I found the following problem
Prove that if $A, B \in \mathbb{k}^{n\times n}$ are diagonal then $AB=BA$ where $\mathbb{k}$ is a field.
I wanted to prove this via the scalar definition of each element in the matrices; this is, without appealing to simply computing the product for $AB$ and $BA$ and finding they are the same. I was wondering whether my proof is correct (I self-study and have no professors to correct/validate this). More importantly, I want to know whether there are alternative, simpler proofs of this property.

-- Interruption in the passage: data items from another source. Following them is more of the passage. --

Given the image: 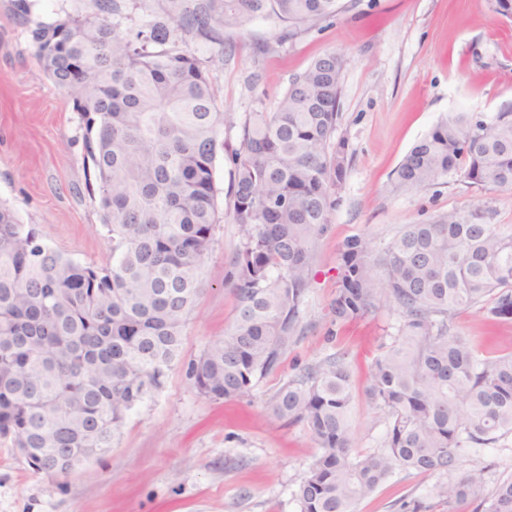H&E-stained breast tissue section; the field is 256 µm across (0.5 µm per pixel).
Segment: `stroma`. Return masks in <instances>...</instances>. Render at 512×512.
<instances>
[{
	"instance_id": "35a3bbf8",
	"label": "stroma",
	"mask_w": 512,
	"mask_h": 512,
	"mask_svg": "<svg viewBox=\"0 0 512 512\" xmlns=\"http://www.w3.org/2000/svg\"><path fill=\"white\" fill-rule=\"evenodd\" d=\"M341 11L323 28L288 40L282 27L256 19L221 31L220 42L191 40L208 60L230 48L209 70L224 126V150L214 166L217 208L226 211L230 161L245 121L275 111L293 78L326 51L343 54L336 137L347 145L340 202L317 242L313 278L302 321L276 369L256 379L240 398L213 400L187 377L189 363L233 324L237 300L224 270L239 244L237 225L215 227L204 268V289L183 328L180 356L163 389L125 420L111 450L65 478L35 472L0 437V512H300L294 492L315 444L303 423L275 419L279 389L300 370L342 353L352 391L350 435L359 453L381 450L386 413L365 394L368 366L398 335L401 319L388 304L331 336L339 250L361 235L383 248L407 224L478 208L512 225V190L468 187L459 174L417 189H399L394 171L413 146L451 112L491 116L512 108V21L489 0H340ZM89 0H0V202L43 241L72 260L101 266L111 242L99 201L87 191L83 127L69 97L42 72L31 31L66 15L82 16ZM452 332L483 355L512 353V321L488 326L477 309L458 312ZM487 468L488 483L512 475V434L491 446L468 449L463 469ZM440 474L395 471L355 512H474L477 503H445L435 494Z\"/></svg>"
}]
</instances>
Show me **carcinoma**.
<instances>
[{
  "label": "carcinoma",
  "mask_w": 512,
  "mask_h": 512,
  "mask_svg": "<svg viewBox=\"0 0 512 512\" xmlns=\"http://www.w3.org/2000/svg\"><path fill=\"white\" fill-rule=\"evenodd\" d=\"M90 2L86 16L31 35L41 70L81 115L88 191L99 196L112 262L77 263L0 206V434L51 478L110 450L129 411L163 387L202 289L219 223L224 113L189 40H216L257 17L287 25L293 39L340 9V0H166L162 15L124 28L113 18L126 0ZM343 67L342 55H319L275 111L244 123L225 213L242 234L224 274L237 315L188 367L205 397L248 395L297 331L346 176L345 143L333 142ZM448 173L512 190V111L448 113L403 157L395 184L424 187ZM339 275L334 321L360 319L382 300L401 318L366 391L389 421L382 450L353 451L343 355L279 390L273 416L304 423L317 448L295 492L300 512H353L396 470L450 476L435 486L450 504L474 497L481 512H512V476L485 498V469L453 477L466 449L512 434V353L483 357L448 325L473 307L493 323L512 320V226L477 209L406 224L382 250L353 235Z\"/></svg>",
  "instance_id": "carcinoma-1"
}]
</instances>
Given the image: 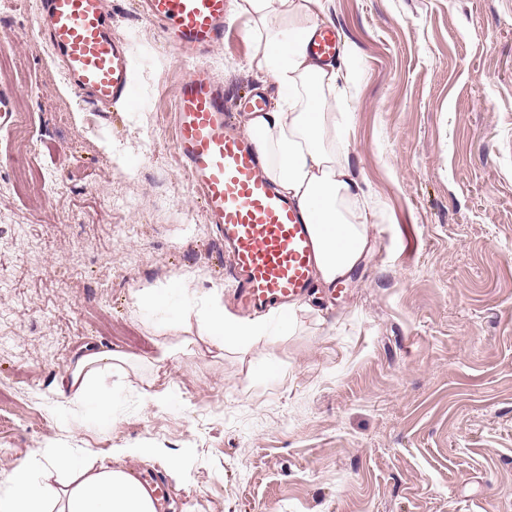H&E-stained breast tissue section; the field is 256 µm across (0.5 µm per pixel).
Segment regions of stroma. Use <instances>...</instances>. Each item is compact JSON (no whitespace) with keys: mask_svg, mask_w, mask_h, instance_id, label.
Instances as JSON below:
<instances>
[{"mask_svg":"<svg viewBox=\"0 0 512 512\" xmlns=\"http://www.w3.org/2000/svg\"><path fill=\"white\" fill-rule=\"evenodd\" d=\"M37 8L0 0L18 113L0 130V482L45 446L106 466L152 448L123 465L160 477L157 512H512V0H328L354 84L327 109L371 191L373 248L345 292L221 350L134 298L193 273L233 306L174 149L194 60L120 0L139 102L100 112L38 38ZM255 50L239 20L205 57L227 99L257 87ZM28 178L58 191L17 190ZM101 349L118 355L105 432L77 427L58 390Z\"/></svg>","mask_w":512,"mask_h":512,"instance_id":"obj_1","label":"stroma"}]
</instances>
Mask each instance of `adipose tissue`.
I'll return each instance as SVG.
<instances>
[{
	"label": "adipose tissue",
	"mask_w": 512,
	"mask_h": 512,
	"mask_svg": "<svg viewBox=\"0 0 512 512\" xmlns=\"http://www.w3.org/2000/svg\"><path fill=\"white\" fill-rule=\"evenodd\" d=\"M326 0H230L233 19L244 20L257 49L248 63L259 79H272L276 94L267 111L244 115V129L264 160L277 192L302 216H313L317 285L334 287L349 278L370 248V194L352 172L346 130L326 109L330 94L348 93L346 63H324L308 42L325 15ZM318 212H311L312 203ZM138 308L160 314H195L200 335L213 347L258 340L265 320L237 317L224 308L223 292L189 289L186 279L168 288L135 293ZM111 351L91 352L70 368L62 391L83 404L79 426L111 427L116 401L100 381L112 371ZM0 512H157L140 480L123 467L95 466L88 458L47 447L20 461L0 484Z\"/></svg>",
	"instance_id": "1"
}]
</instances>
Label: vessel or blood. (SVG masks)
<instances>
[{
	"label": "vessel or blood",
	"instance_id": "1",
	"mask_svg": "<svg viewBox=\"0 0 512 512\" xmlns=\"http://www.w3.org/2000/svg\"><path fill=\"white\" fill-rule=\"evenodd\" d=\"M160 25L172 51L197 58L223 43L229 0H139ZM43 31L71 87L101 112L130 103L129 43L112 34L109 0H39ZM309 49L324 60L341 47L320 28ZM176 149L205 206L208 220L232 255L230 276L239 306L259 311L300 301L315 279V241L298 207L277 194L256 146L237 133L224 108V86L204 66L183 83L176 107Z\"/></svg>",
	"mask_w": 512,
	"mask_h": 512
}]
</instances>
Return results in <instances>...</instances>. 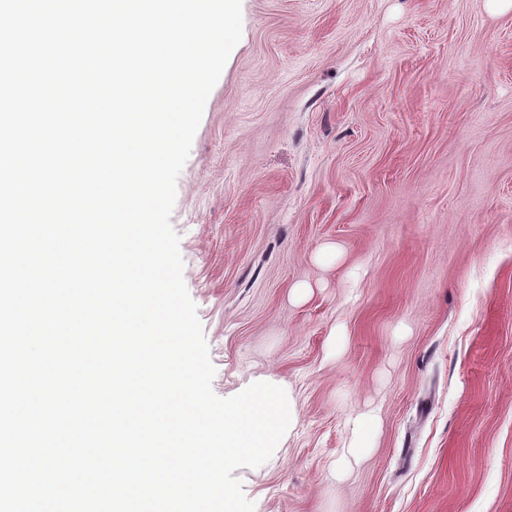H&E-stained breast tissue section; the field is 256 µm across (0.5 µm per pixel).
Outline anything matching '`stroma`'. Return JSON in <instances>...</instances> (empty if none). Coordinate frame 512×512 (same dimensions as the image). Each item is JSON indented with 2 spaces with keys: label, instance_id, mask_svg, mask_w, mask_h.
<instances>
[{
  "label": "stroma",
  "instance_id": "obj_1",
  "mask_svg": "<svg viewBox=\"0 0 512 512\" xmlns=\"http://www.w3.org/2000/svg\"><path fill=\"white\" fill-rule=\"evenodd\" d=\"M242 22L170 221L215 395L263 379L297 412L234 472L254 512H512V9L242 0ZM377 424V416L373 412H365L358 415L351 423V437L348 447V456H345L336 464L333 475L340 479L349 466L352 459L361 457L367 447V435Z\"/></svg>",
  "mask_w": 512,
  "mask_h": 512
}]
</instances>
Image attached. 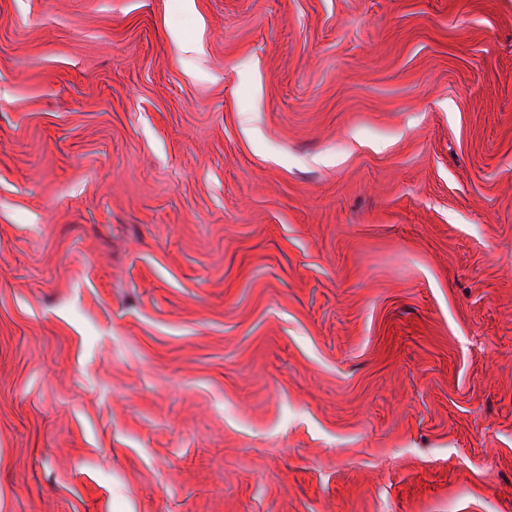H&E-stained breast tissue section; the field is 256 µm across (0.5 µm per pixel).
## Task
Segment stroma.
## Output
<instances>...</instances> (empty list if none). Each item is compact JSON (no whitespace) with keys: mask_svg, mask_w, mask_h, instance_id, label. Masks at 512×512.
I'll return each mask as SVG.
<instances>
[{"mask_svg":"<svg viewBox=\"0 0 512 512\" xmlns=\"http://www.w3.org/2000/svg\"><path fill=\"white\" fill-rule=\"evenodd\" d=\"M0 512H512V0H0Z\"/></svg>","mask_w":512,"mask_h":512,"instance_id":"stroma-1","label":"stroma"}]
</instances>
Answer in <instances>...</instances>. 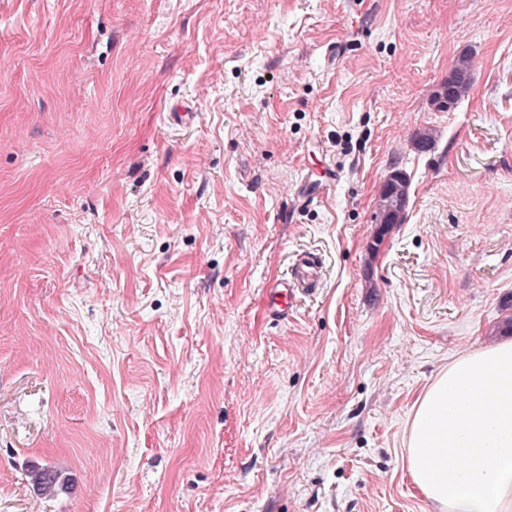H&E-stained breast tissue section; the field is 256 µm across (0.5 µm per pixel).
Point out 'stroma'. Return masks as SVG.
<instances>
[{"label": "stroma", "mask_w": 512, "mask_h": 512, "mask_svg": "<svg viewBox=\"0 0 512 512\" xmlns=\"http://www.w3.org/2000/svg\"><path fill=\"white\" fill-rule=\"evenodd\" d=\"M510 315L512 0H0V512H435L406 420ZM471 68L469 55L461 54L454 64L448 82L443 83L435 94L438 109L449 110L471 90L473 85V72H471L473 69ZM393 172L400 178L398 183L386 178L382 184L378 199L380 224H401L405 220L408 180L402 172ZM300 287L303 289L294 279H278L270 283L267 289L268 313L278 319H288L291 301ZM28 472L33 489L41 495L54 496L70 489V478L54 467L31 465Z\"/></svg>", "instance_id": "1"}]
</instances>
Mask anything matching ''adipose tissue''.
<instances>
[{"mask_svg": "<svg viewBox=\"0 0 512 512\" xmlns=\"http://www.w3.org/2000/svg\"><path fill=\"white\" fill-rule=\"evenodd\" d=\"M403 461L439 512H512V341L441 370L407 419Z\"/></svg>", "mask_w": 512, "mask_h": 512, "instance_id": "obj_1", "label": "adipose tissue"}]
</instances>
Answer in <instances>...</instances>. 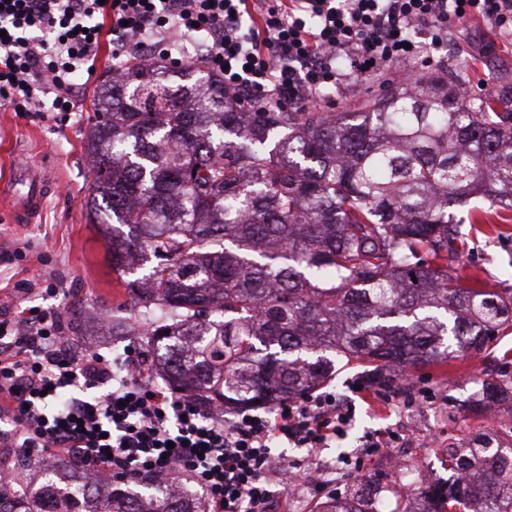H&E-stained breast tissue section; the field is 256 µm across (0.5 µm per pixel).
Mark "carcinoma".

This is what I did.
Let $AB=C$. Then $c_{ij}=\sum_{k=1}^n a_{ik}b_{kj}$. Note that because $j \neq i \implies a_{ij}=b_{ij}=0$ then $a_{ik}b_{kj}=0$ whenever $i \neq k \neq j$.
Let $j \neq i$. Then $c_{ij}=a_{i1}b_{1j}+ a_{i2}b_{2j}+ \cdots + a_{ij}b_{ij}+ \cdots +a_{in}b_{nj}$. Notice that because $i \neq j$ every term $a_{ik}b_{kj}$ has at least one factor $0$, since $i=k \implies k\neq j \implies b_{kj}=0$ and $j=k \implies i \neq j \implies a_{ik}=0$. (Of course for $k \neq i \neq j$ both factors are $0$.) Then $c_{ij}=0$.
Let $j=i$. Then $c_{ij}$ has terms $a_{ik}b_{kj}$ that are $0$ when $k \neq i \neq j$, and a single non-null term $a_{ij}b_{ij}=a_{ii}b_{ii}$. Then $c_{ij}=a_{ii}b_{ii}$. Then $C$ is a diagonal matrix with $c_{ii}={a_{ii}b_{ii}}$.
The exact same reasoning goes to show that $BC=C'$ has terms
$$ \begin{cases}c'_{ij}=0 & j \neq i \\ c'_{ij}=b_{ii}a_{ii} & j=i \end{cases} $$
Because $b_{ii}a_{ii}=a_{ii}b_{ii}$ we have $c_{ij}=c'_{ij} \implies AB=BA$.